Is you fan direct drive (by faulty equipment)?

If it is the fan belt is either making the fan coupler move by force or the fan is so hard to turn at that high of RPM your fan belt is squeaking


----------



## chillow (Aug 18, 2004)

think i need a new fan clutch? its hard to turn the fan when the car is off.


----------



## asleepz (Feb 24, 2004)

Yep your fan clutch is screwed. Time to get another. That'll fix your problem. I'm not sure how much it is but if you want a little more horsepower for a tad bit more money go for an electric fan conversion


----------



## 0341TODD (Nov 15, 2003)

did you check your belts?
A squeeling wouldnt have anything to do with you fuel filter


----------



## asleepz (Feb 24, 2004)

I think he posted 2 questions but didn't state that the second wanna be paragraph was the second question


----------



## chillow (Aug 18, 2004)

ok for the first question, my engine is idling weird.

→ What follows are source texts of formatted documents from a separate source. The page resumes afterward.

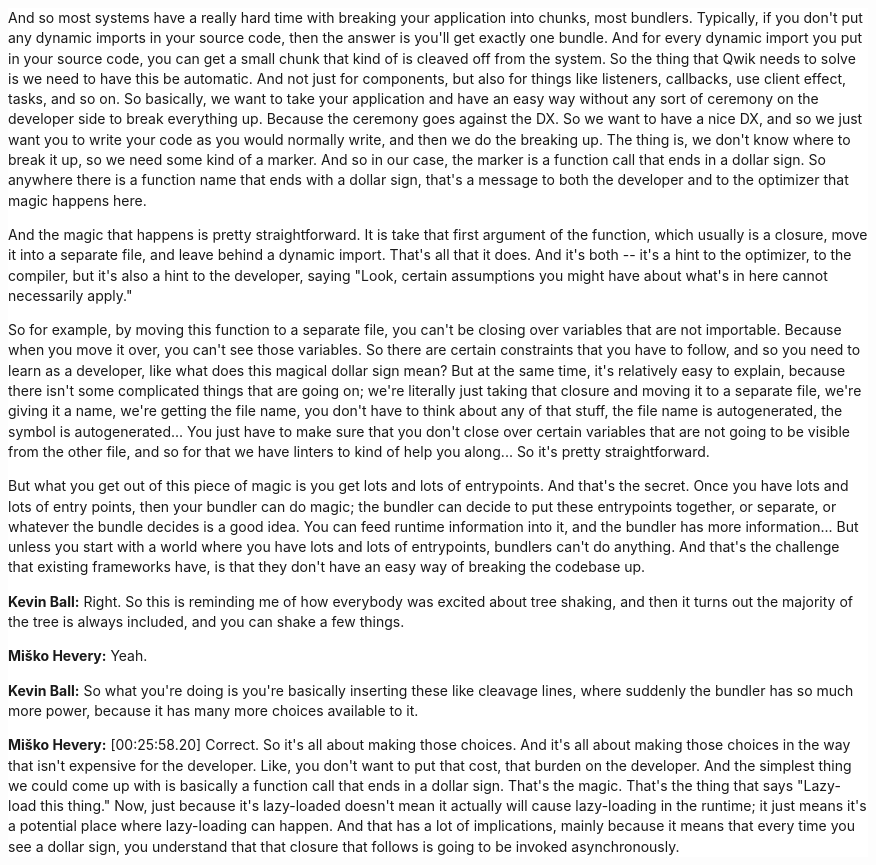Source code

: And so most systems have a really hard time with breaking your application into chunks, most bundlers. Typically, if you don't put any dynamic imports in your source code, then the answer is you'll get exactly one bundle. And for every dynamic import you put in your source code, you can get a small chunk that kind of is cleaved off from the system. So the thing that Qwik needs to solve is we need to have this be automatic. And not just for components, but also for things like listeners, callbacks, use client effect, tasks, and so on. So basically, we want to take your application and have an easy way without any sort of ceremony on the developer side to break everything up. Because the ceremony goes against the DX. So we want to have a nice DX, and so we just want you to write your code as you would normally write, and then we do the breaking up. The thing is, we don't know where to break it up, so we need some kind of a marker. And so in our case, the marker is a function call that ends in a dollar sign. So anywhere there is a function name that ends with a dollar sign, that's a message to both the developer and to the optimizer that magic happens here.

And the magic that happens is pretty straightforward. It is take that first argument of the function, which usually is a closure, move it into a separate file, and leave behind a dynamic import. That's all that it does. And it's both -- it's a hint to the optimizer, to the compiler, but it's also a hint to the developer, saying "Look, certain assumptions you might have about what's in here cannot necessarily apply."

So for example, by moving this function to a separate file, you can't be closing over variables that are not importable. Because when you move it over, you can't see those variables. So there are certain constraints that you have to follow, and so you need to learn as a developer, like what does this magical dollar sign mean? But at the same time, it's relatively easy to explain, because there isn't some complicated things that are going on; we're literally just taking that closure and moving it to a separate file, we're giving it a name, we're getting the file name, you don't have to think about any of that stuff, the file name is autogenerated, the symbol is autogenerated... You just have to make sure that you don't close over certain variables that are not going to be visible from the other file, and so for that we have linters to kind of help you along... So it's pretty straightforward.

But what you get out of this piece of magic is you get lots and lots of entrypoints. And that's the secret. Once you have lots and lots of entry points, then your bundler can do magic; the bundler can decide to put these entrypoints together, or separate, or whatever the bundle decides is a good idea. You can feed runtime information into it, and the bundler has more information... But unless you start with a world where you have lots and lots of entrypoints, bundlers can't do anything. And that's the challenge that existing frameworks have, is that they don't have an easy way of breaking the codebase up.

**Kevin Ball:** Right. So this is reminding me of how everybody was excited about tree shaking, and then it turns out the majority of the tree is always included, and you can shake a few things.

**Miško Hevery:** Yeah.

**Kevin Ball:** So what you're doing is you're basically inserting these like cleavage lines, where suddenly the bundler has so much more power, because it has many more choices available to it.

**Miško Hevery:** \[00:25:58.20\] Correct. So it's all about making those choices. And it's all about making those choices in the way that isn't expensive for the developer. Like, you don't want to put that cost, that burden on the developer. And the simplest thing we could come up with is basically a function call that ends in a dollar sign. That's the magic. That's the thing that says "Lazy-load this thing." Now, just because it's lazy-loaded doesn't mean it actually will cause lazy-loading in the runtime; it just means it's a potential place where lazy-loading can happen. And that has a lot of implications, mainly because it means that every time you see a dollar sign, you understand that that closure that follows is going to be invoked asynchronously.
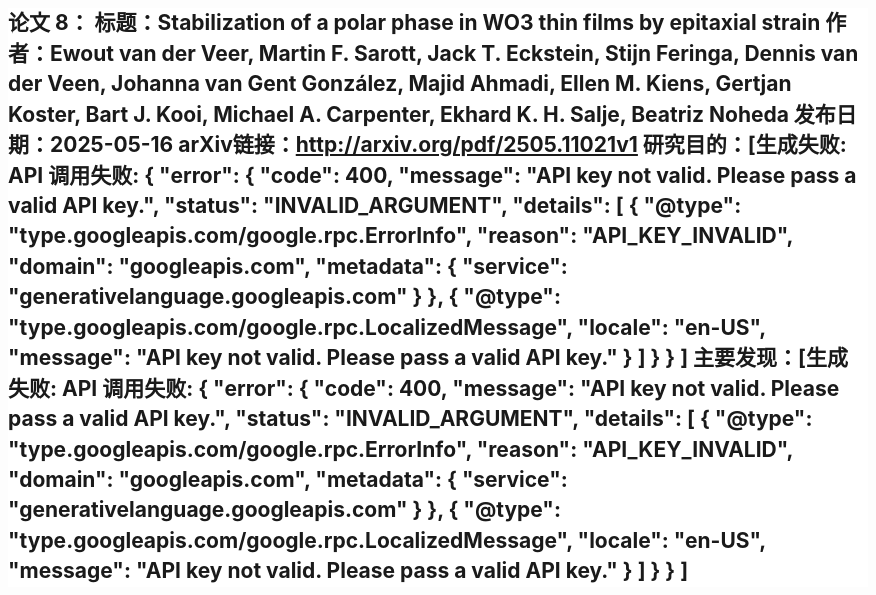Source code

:论文 8：
标题：Stabilization of a polar phase in WO3 thin films by epitaxial strain
作者：Ewout van der Veer, Martin F. Sarott, Jack T. Eckstein, Stijn Feringa, Dennis van der Veen, Johanna van Gent González, Majid Ahmadi, Ellen M. Kiens, Gertjan Koster, Bart J. Kooi, Michael A. Carpenter, Ekhard K. H. Salje, Beatriz Noheda
发布日期：2025-05-16
arXiv链接：http://arxiv.org/pdf/2505.11021v1
研究目的：[生成失败: API 调用失败: {
  "error": {
    "code": 400,
    "message": "API key not valid. Please pass a valid API key.",
    "status": "INVALID_ARGUMENT",
    "details": [
      {
        "@type": "type.googleapis.com/google.rpc.ErrorInfo",
        "reason": "API_KEY_INVALID",
        "domain": "googleapis.com",
        "metadata": {
          "service": "generativelanguage.googleapis.com"
        }
      },
      {
        "@type": "type.googleapis.com/google.rpc.LocalizedMessage",
        "locale": "en-US",
        "message": "API key not valid. Please pass a valid API key."
      }
    ]
  }
}
]
主要发现：[生成失败: API 调用失败: {
  "error": {
    "code": 400,
    "message": "API key not valid. Please pass a valid API key.",
    "status": "INVALID_ARGUMENT",
    "details": [
      {
        "@type": "type.googleapis.com/google.rpc.ErrorInfo",
        "reason": "API_KEY_INVALID",
        "domain": "googleapis.com",
        "metadata": {
          "service": "generativelanguage.googleapis.com"
        }
      },
      {
        "@type": "type.googleapis.com/google.rpc.LocalizedMessage",
        "locale": "en-US",
        "message": "API key not valid. Please pass a valid API key."
      }
    ]
  }
}
]
---
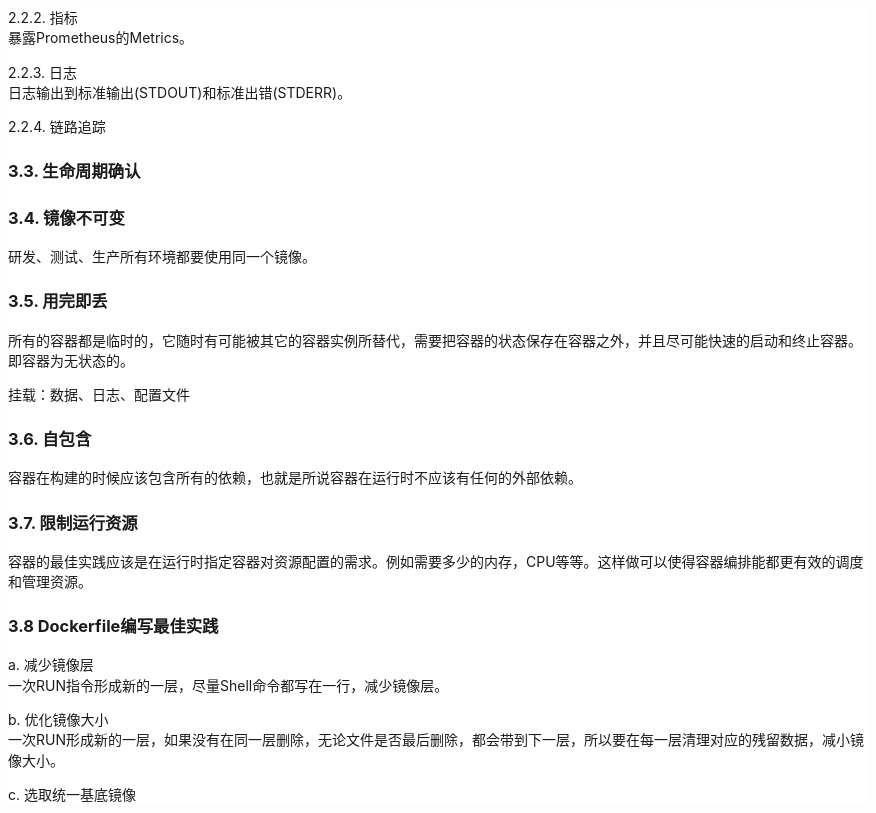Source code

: 2.2.2. 指标  
暴露Prometheus的Metrics。

2.2.3. 日志  
日志输出到标准输出(STDOUT)和标准出错(STDERR)。

2.2.4. 链路追踪  

### 3.3. 生命周期确认

### 3.4. 镜像不可变
研发、测试、生产所有环境都要使用同一个镜像。

### 3.5. 用完即丢
所有的容器都是临时的，它随时有可能被其它的容器实例所替代，需要把容器的状态保存在容器之外，并且尽可能快速的启动和终止容器。即容器为无状态的。  

挂载：数据、日志、配置文件

### 3.6. 自包含
容器在构建的时候应该包含所有的依赖，也就是所说容器在运行时不应该有任何的外部依赖。

### 3.7. 限制运行资源
容器的最佳实践应该是在运行时指定容器对资源配置的需求。例如需要多少的内存，CPU等等。这样做可以使得容器编排能都更有效的调度和管理资源。

### 3.8 Dockerfile编写最佳实践
a. 减少镜像层  
一次RUN指令形成新的一层，尽量Shell命令都写在一行，减少镜像层。

b. 优化镜像大小  
一次RUN形成新的一层，如果没有在同一层删除，无论文件是否最后删除，都会带到下一层，所以要在每一层清理对应的残留数据，减小镜像大小。

c. 选取统一基底镜像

1. my car rumbles alot after i start it and even after it warms up

2. my car is ticking after i drive it for a little while, it sounds like it is coming from the engine i dont know why. it still runs ok


any info would be nice. :thumbup:


----------



## RocketRodent (Jun 21, 2004)

1. Define a rumble... normally the VG30 has a rumble if your exhaust is hosed.

2. Ticking = 99 out of 100 times, lifters.


----------



## chillow (Aug 18, 2004)

my car is lumpy, it shakes alot and it ussually keeps like that. it sounds like the motor isint running right, like its missing. but maybe its just old age. all i know is it bugs the hell out of me.


----------



## asleepz (Feb 24, 2004)

you might have a cylinder not firing. Check your plug wires.


----------